Le volet culturel est aussi très important pour les deux programmes régionaux d'immersion française. «On offre des visites touristiques et les familles qui accueillent nos élèves participent énormément pour l'apprentissage, explique le coordonnateur de l'École de langue française et de culture québécoise, Philippe Côté. Les mets régionaux sont mis de l'avant par les familles. Un des buts d'Explore est d'apprendre à connaître une autre partie du Canada.»

Jakub Misiek, lui, a non seulement connu Chicoutimi, il l'a adoptée. Il a participé au programme Explore en 2012, puis a étudié à l'UQAC au Diplôme d'études supérieures spécialisées en écoconseil. Le voilà maintenant moniteur au programme Explore pour tout l'été. «Au début, je venais pour cinq semaines... Après , on ne sait jamais ce qui arrive!»

kbelley-Murray@lequotidien.com

Quarante-cinq ans après avoir ouvert ses portes, le Centre linguistique du Collège de Jonquière accueillera cet été plus de 400 élèves anglophones. Depuis dimanche, ce sont 184 Canadiens, surtout des boursiers du programme Explore, qui sont arrivés en sol jonquiérois afin de vivre une immersion totale dans la langue des Tremblay. Depuis ses débuts, le Centre linguistique a permis à plus de 38 000 élèves d'apprendre une langue seconde. Il compte parmi ses «gradués» de nombreux politiciens et fonctionnaires fédéraux, dont Jack Layton et Ken Dryden. Lorsque les 184 élèves quitteront Jonquière, dans cinq semaines, un deuxième groupe arrivera. Le directeur du Centre linguistique, Guy Paradis, attend au moins 218 élèves pour cette seconde vague. Les étudiants indépendants, du Mexique, du Brésil et de l'Ukraine, en outre, seront plus nombreux en été. Le Centre linguistique opère par ailleurs un campus à Ottawa, où des francophones apprennent l'anglais, aussi avec le programme Explore.
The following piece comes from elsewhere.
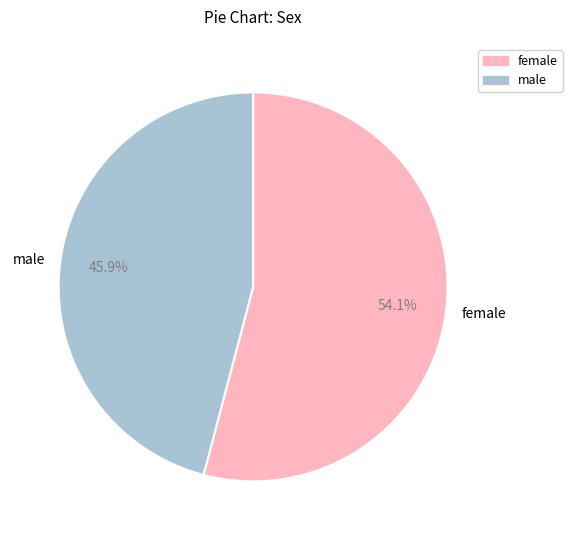

Approximately how many times larger is the value at female compared to male?

1.2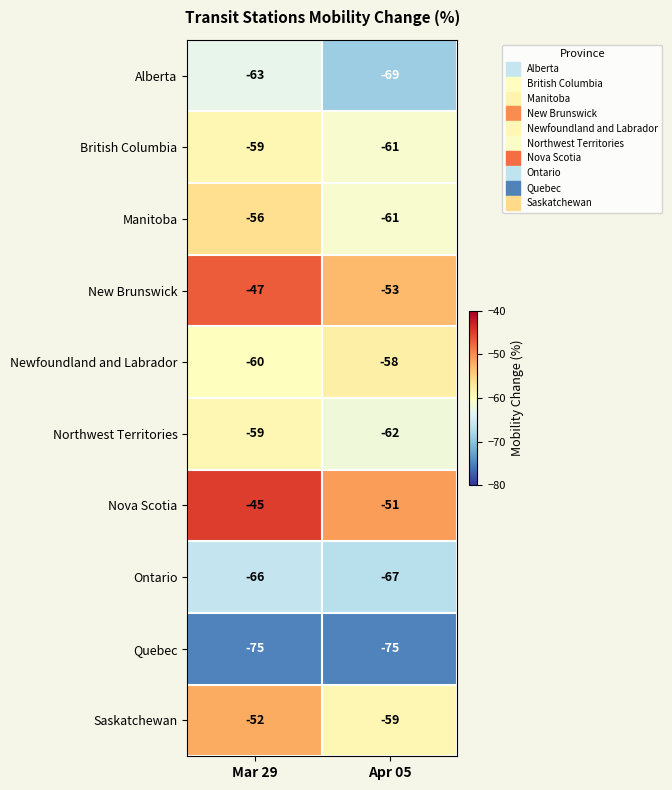

At which category is the sum across all series the highest?

Mar 29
Ils ont été 240 à faire leur entrée à l'Université du Québec à Chicoutimi, hier. Ils seront 190 nouveaux élèves durant la session d'été. L'École de langue française et de culture québécoise est ouverte depuis 1974. «Ici, tous les élèves sont âgés de 18 ans ou plus. Normalement, les 3/4 sont en famille, mais cette année nous avons eu moins de temps pour la recherche des familles, donc le nombre est un peu moins élevé. On a subi des compressions. À l'automne, on compte bien se remettre en recherche afin de trouver de nombreuses familles pour l'an prochain», explique le coordonnateur du programme, Philippe Côté. L'arrivée des élèves avait lieu hier. Ils commenceront les cours aujourd'hui.